People were primed for the exciting new details of Windows 10 at the Microsoft developer conference Build 2015. Here’s what we now know about the kit.
Read more in our article: Microsoft Edge, intelligent apps and HoloLens, why you should be excited about Windows 10
The Start button menu is coming back
The much-loved Start menu is making a return on Windows 10. Plus there’ll be a more personalised lock screen which learns how a user works with their PC, and displays prompts and questions on screen based on what you have and haven’t used.
That device is called the Windows Spotlight. We’ll all be using it to “find and discover value in the Windows ecosystem” according to Joe Belfiore, Microsoft corporate vice president of Operating Systems Group.
Cortana will be more helpful
Microsoft’s virtual personal assistant, Cortana, also made an appearance at Build. Cortana will be more helpful this time around and we’ll be able to tell (ask?) the assistant to do something specific such as use a certain app to send a message.
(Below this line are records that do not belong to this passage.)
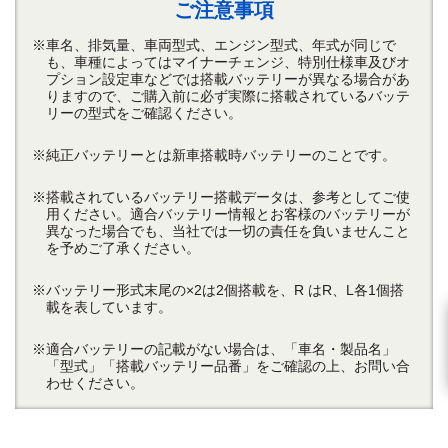
ご注意事項
※車名、排気量、車両型式、エンジン型式、年式が同じで
も、車種によってはマイナーチェンジ、特別仕様車及びオ
プション設定車などでは搭載バッテリーが異なる場合があ
りますので、ご購入前に必ず実際に搭載されているバッテ
リーの型式をご確認ください。
※純正バッテリーとは新車搭載時バッテリーのことです。
※搭載されているバッテリー搭載データは、参考としてご使
用ください。適合バッテリー情報とお客様のバッテリーが
異なった場合でも、当社では一切の責任を負いませんこと
を予めご了承ください。
※バッテリー形式末尾の×2は2個搭載を、R
はR、L各1個搭
載を表しています。
※適合バッテリーの記載がない場合は、「車名・製品名」
「型式」「搭載バッテリー品番」をご確認の上、お問い合
わせください。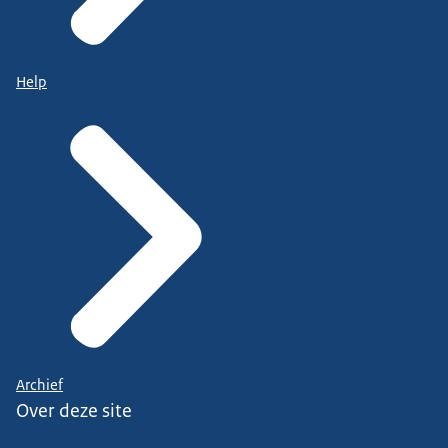
Help
Archief
Over deze site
The Windows 10 browser will be called Microsoft Edge
We’re hoping you’re well over Internet Explorer by now. Microsoft Edge is the new kid in town, previously referred to by its code name: Project Spartan.
Edge will have Cortana built in and will “learn” how users browse the web. Extensions, including for social media sites like Pinterest, will also now be built into Edge, with dedicated buttons appearing in the tab bar.
Apps will be synced across devices
The Continuum feature gives users the power to put one device down running an app, and then pick it up in *exactly* the same place on another. It was demonstrated, with the feature working on smartphone for the first time. This will enable users to turn their phone into a PC, with the larger screen becoming the monitor.
“With Continuum, we believe any screen can be your PC,” said Belfiore. “Imagine you’re on vacation and your hotel room can become a theatre, or you connect your phone to a TV screen.
“What we’re trying to show here today, is our unique vision for phones and enabling them to scale up to a full PC-like experience.”